Fuerteventura, translating to strong adventure, has it all. Endless golden dunes, rolling waves and a winter heat for our November escape.
We were based in Corralejo, a northern resort with great access to the waves and nearby historic villages. Just a five minute walk from our apartment we found a strip of cafes and surf shops poked in between touristy nic nac stalls. Standard, an independent surf/skate shop has cool t-shirt designs and friendly staff.
Corralejo beach was great for a quick dip with rocky point breaking in the distance. This side of the island boasts many restaurants along its water front. Sotavento serves up a hearty seafood paella perfect for a late lunch, and for an evening meal La Factoria cooked us up a delicious local platter of Canarian potatoes with Fuerteventura green sauce, grilled goats cheese with honey, walnuts and peanuts and freshly cooked bread. Agua, a tiny blue bar had tasty baguettes and sangrias and Buena Onda (good vibes) became my favourite place for a cocktail, with surf films projected on the outside wall and mojitos to blow your mind!

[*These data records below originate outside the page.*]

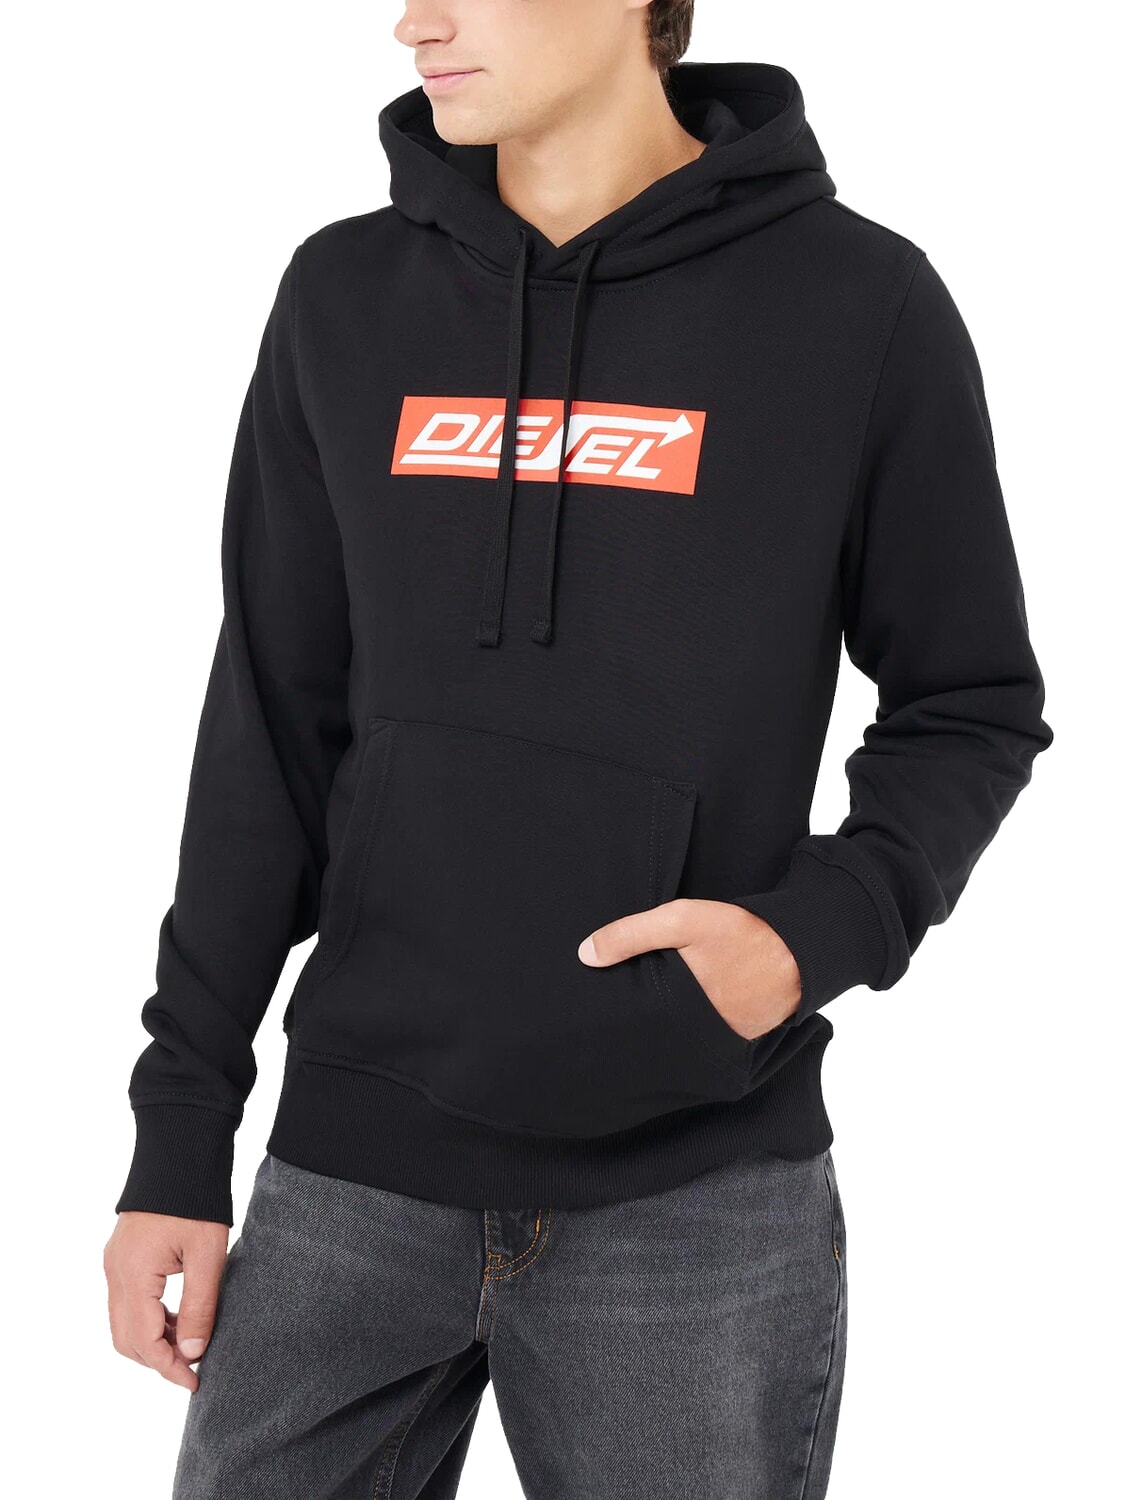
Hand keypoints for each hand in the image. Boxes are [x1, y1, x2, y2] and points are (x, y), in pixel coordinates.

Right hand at [104, 1212, 228, 1391]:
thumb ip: (199, 1307)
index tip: (195, 1381)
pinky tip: (179, 1318)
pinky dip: (149, 1319)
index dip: (168, 1368)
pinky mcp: (121, 1257)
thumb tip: (192, 1354)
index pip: (144, 1342)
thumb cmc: (197, 1202)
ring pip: (124, 1323)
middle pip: (126, 1339)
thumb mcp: (208, 1256)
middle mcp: (115, 1273)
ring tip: (191, 1343)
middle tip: (193, 1367)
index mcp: (134, 1275)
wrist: (180, 1155)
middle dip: (158, 1359)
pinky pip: (127, 1303)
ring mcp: (114, 1264)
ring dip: (153, 1340)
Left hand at [577, 898, 801, 1040]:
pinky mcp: (740, 1036)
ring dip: (666, 1025)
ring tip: (646, 1013)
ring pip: (680, 1035)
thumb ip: (632, 935)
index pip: (635, 1024)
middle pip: (655, 1034)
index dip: (616, 1020)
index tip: (595, 1014)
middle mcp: (700, 1034)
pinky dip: (693, 1024)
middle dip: (637, 1026)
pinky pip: (706, 1034)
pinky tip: (685, 1008)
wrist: (801, 947)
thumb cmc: (740, 932)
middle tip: (613, 1018)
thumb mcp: (682, 921)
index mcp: (680, 1010)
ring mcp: (722, 1039)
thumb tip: (585, 954)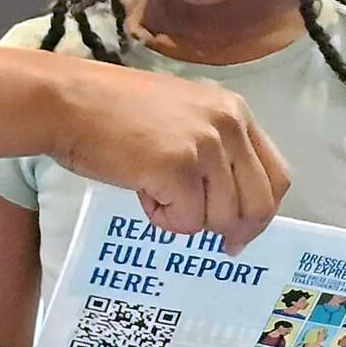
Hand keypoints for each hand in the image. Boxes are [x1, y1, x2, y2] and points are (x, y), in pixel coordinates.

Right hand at [53, 65, 289, 251]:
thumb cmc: (113, 114)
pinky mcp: (177, 168)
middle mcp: (228, 124)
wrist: (68, 101)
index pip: (276, 175)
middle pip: (258, 203)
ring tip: (154, 191)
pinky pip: (185, 222)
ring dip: (187, 219)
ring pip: (220, 218)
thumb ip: (215, 151)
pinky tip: (140, 190)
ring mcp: (205, 145)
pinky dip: (161, 218)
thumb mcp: (182, 119)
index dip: (263, 212)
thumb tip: (233, 210)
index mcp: (234, 111)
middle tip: (220, 245)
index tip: (244, 232)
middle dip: (236, 231)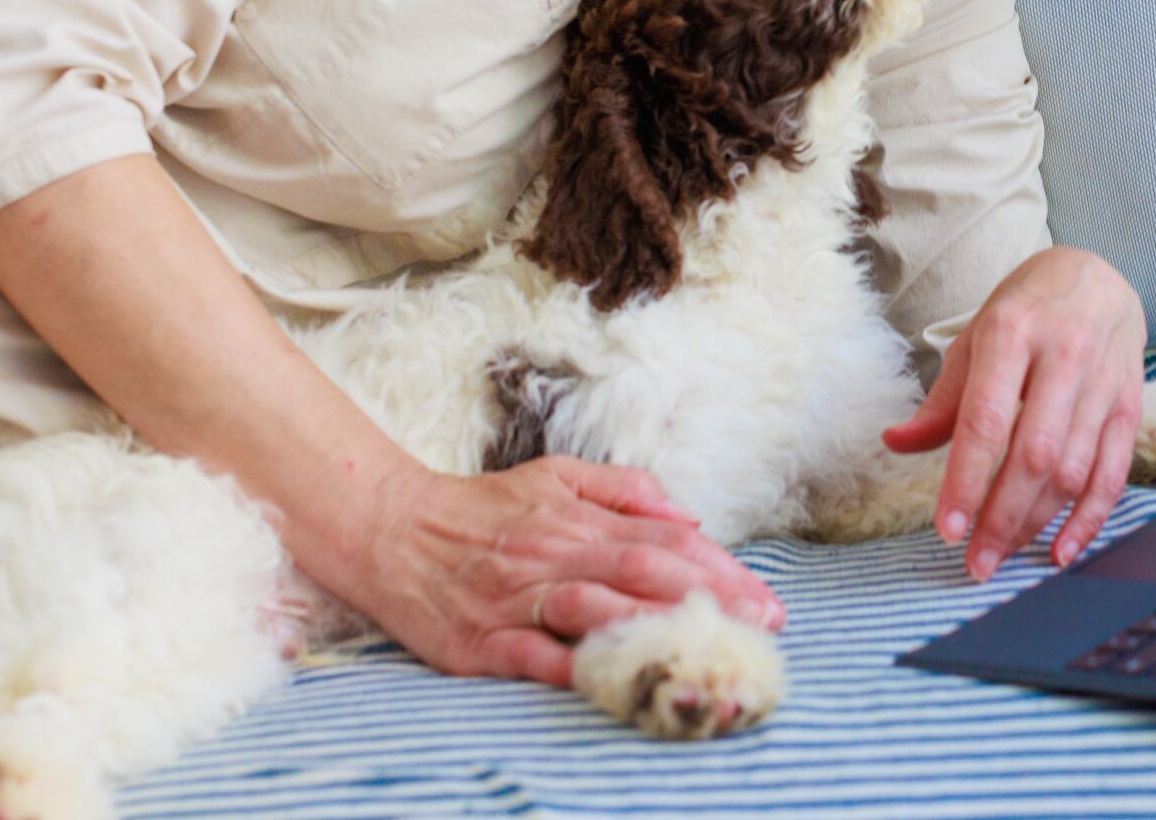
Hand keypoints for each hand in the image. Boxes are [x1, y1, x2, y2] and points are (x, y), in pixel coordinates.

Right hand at [347, 456, 785, 687]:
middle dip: (709, 600)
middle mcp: (554, 555)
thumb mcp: (556, 477)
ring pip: (594, 608)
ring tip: (708, 652)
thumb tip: (689, 517)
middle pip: (643, 573)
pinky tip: (612, 679)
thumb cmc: (483, 509)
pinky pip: (530, 655)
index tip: (766, 600)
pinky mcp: (476, 642)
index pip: (665, 542)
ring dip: (655, 629)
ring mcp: (515, 599)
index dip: (720, 570)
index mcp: (578, 520)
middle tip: (761, 628)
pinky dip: (571, 665)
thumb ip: (624, 491)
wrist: (389, 530)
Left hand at [882, 247, 1145, 580]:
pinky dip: (1089, 519)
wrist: (1097, 277)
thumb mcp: (975, 340)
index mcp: (1012, 333)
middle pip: (1034, 454)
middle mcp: (1064, 356)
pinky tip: (1062, 550)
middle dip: (1003, 517)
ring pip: (1073, 469)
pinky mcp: (1131, 405)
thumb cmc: (1025, 313)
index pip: (987, 420)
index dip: (966, 480)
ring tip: (1003, 553)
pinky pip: (1113, 473)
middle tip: (976, 562)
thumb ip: (943, 400)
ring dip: (1037, 523)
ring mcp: (1104, 382)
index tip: (948, 528)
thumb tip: (896, 443)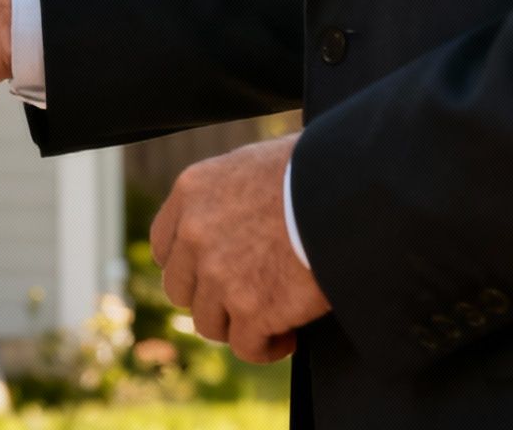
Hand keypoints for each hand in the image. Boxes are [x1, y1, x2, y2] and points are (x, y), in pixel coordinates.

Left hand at [151, 134, 329, 363]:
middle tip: (244, 299)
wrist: (348, 193)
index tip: (211, 274)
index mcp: (192, 192)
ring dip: (237, 325)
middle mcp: (195, 233)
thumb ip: (229, 192)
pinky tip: (286, 338)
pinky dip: (266, 348)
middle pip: (181, 289)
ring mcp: (219, 274)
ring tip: (269, 321)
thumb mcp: (255, 164)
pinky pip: (246, 346)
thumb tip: (235, 209)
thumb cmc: (313, 171)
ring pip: (209, 323)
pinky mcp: (252, 308)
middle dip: (211, 298)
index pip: (165, 245)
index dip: (189, 266)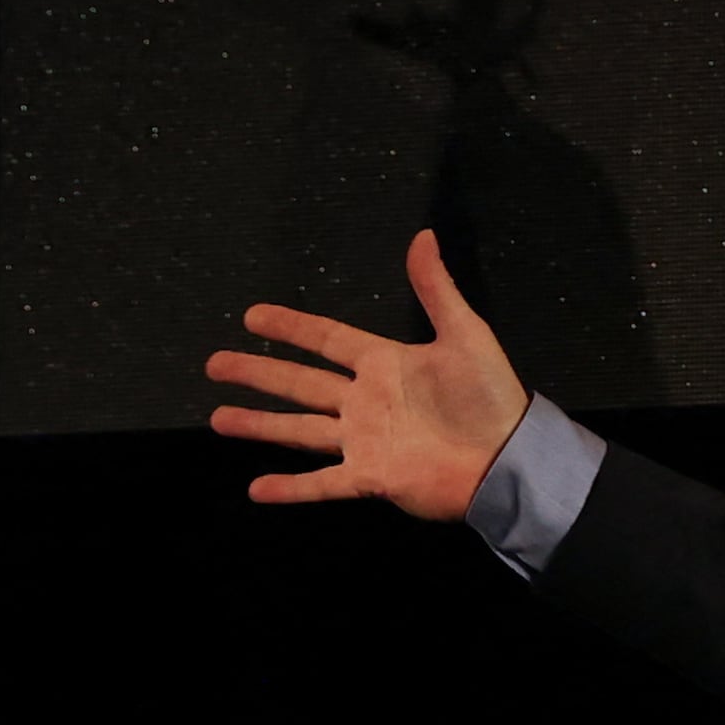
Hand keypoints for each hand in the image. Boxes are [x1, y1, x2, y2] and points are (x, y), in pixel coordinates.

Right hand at [207, 230, 530, 522]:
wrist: (509, 458)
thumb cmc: (491, 397)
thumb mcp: (464, 334)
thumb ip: (436, 288)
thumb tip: (422, 235)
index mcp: (384, 363)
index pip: (326, 340)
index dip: (290, 327)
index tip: (252, 317)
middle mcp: (366, 401)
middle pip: (300, 383)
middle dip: (258, 373)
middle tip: (215, 363)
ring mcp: (364, 441)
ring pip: (299, 430)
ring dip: (259, 425)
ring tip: (219, 417)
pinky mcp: (371, 477)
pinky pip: (323, 483)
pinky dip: (290, 488)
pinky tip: (256, 488)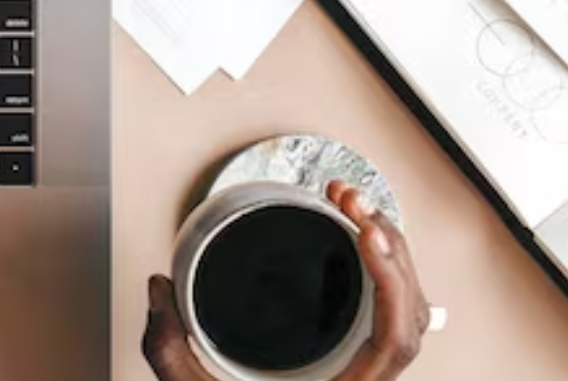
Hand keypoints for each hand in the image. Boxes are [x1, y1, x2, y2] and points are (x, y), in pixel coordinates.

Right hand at [143, 181, 431, 380]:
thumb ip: (169, 348)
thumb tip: (160, 290)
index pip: (392, 340)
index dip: (391, 282)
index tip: (368, 235)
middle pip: (408, 312)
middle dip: (388, 246)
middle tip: (352, 203)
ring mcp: (361, 368)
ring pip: (403, 307)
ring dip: (387, 250)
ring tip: (353, 205)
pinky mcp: (350, 353)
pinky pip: (383, 308)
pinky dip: (377, 266)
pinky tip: (356, 235)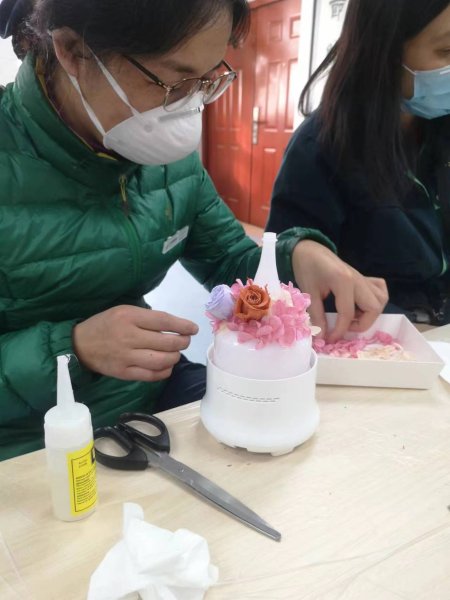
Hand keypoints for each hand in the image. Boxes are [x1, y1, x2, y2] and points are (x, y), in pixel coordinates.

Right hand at [73, 305, 197, 381]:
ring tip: (175, 353)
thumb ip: (146, 318)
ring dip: (175, 357)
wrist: (80, 344)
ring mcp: (126, 357)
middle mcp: (128, 337)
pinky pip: (151, 375)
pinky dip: (164, 371)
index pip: (163, 321)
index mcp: (129, 317)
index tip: (193, 328)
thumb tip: (174, 326)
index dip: (182, 325)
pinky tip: (166, 366)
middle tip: (185, 340)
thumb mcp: (123, 311)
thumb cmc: (105, 324)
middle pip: (166, 342)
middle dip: (182, 342)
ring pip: (161, 360)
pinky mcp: (124, 373)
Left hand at [292, 240, 387, 341]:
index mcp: (343, 281)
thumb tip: (322, 337)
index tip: (330, 339)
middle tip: (344, 327)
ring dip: (370, 314)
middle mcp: (358, 279)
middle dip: (361, 324)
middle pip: (373, 308)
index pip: (348, 313)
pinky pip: (379, 290)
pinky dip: (375, 300)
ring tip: (352, 317)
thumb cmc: (307, 268)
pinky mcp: (363, 278)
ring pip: (381, 299)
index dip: (340, 330)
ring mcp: (363, 278)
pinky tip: (359, 305)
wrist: (309, 250)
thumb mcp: (309, 292)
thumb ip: (316, 315)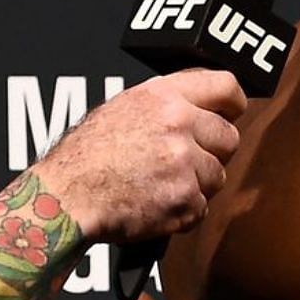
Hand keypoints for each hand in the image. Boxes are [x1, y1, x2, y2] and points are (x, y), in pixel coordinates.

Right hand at [35, 69, 245, 243]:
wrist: (66, 197)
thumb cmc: (85, 157)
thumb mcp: (123, 108)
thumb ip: (167, 104)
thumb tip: (202, 109)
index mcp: (163, 96)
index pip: (226, 87)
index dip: (233, 104)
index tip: (231, 114)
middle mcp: (178, 124)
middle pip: (229, 138)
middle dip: (212, 153)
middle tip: (183, 162)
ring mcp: (184, 164)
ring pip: (217, 176)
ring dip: (196, 185)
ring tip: (160, 184)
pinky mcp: (185, 200)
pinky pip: (201, 208)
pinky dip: (181, 212)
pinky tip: (154, 203)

We decided on mopeds for our main form of transport and cruised up and down the island exploring what it had to offer. On the north west coast we stopped at the sleepy harbour of El Cotillon before messing around on playa del Castillo which was dumping a heavy shore break. The lighthouse at Faro el Cotillo was worth a visit, with its fields of piled up rocks lining the ocean edges. After an endless straight of tarmac, Majanicho was found, buzzing with local surfers in the evening sun.
For a bit of culture and history we headed to La Oliva and found local art and museums as well as tiny chipmunks at the Coroneles house. Another historic town is Betancuria, once the capital, its white stone buildings are well kept with gardens and courtyards surrounding them. This little place has a peaceful atmosphere as well as a michelin star restaurant.
Back on the northern point of the island, we surfed at flag beach and took a crazy tumble in a double kayak by rocky point. The conditions were perfect and it felt great to be in the water.
For the end of our holiday we took a road trip to the far south of the island to visit Morro Jable where turtles were being breed and released to try and populate the waters around the island. As we travelled down past miles and miles of golden beach we stopped at the wind lovers paradise of Playa de la barca. Kitesurfers and windsurfers cluttered the water, speeding along pure blue lines, teaming up with the wind for blasts of thrills. As we made our way back along the central road we cut through spectacularly vast ranges of barren mountains, a stunning sight of understated beauty. The brown dusty tops rolled on forever contrasting with the blue sky. I’d never seen a terrain quite like it.
This small Canary island gave us the sun, sea and surf we had dreamed of and a chance to really explore its sandy lands. I would recommend it to anyone.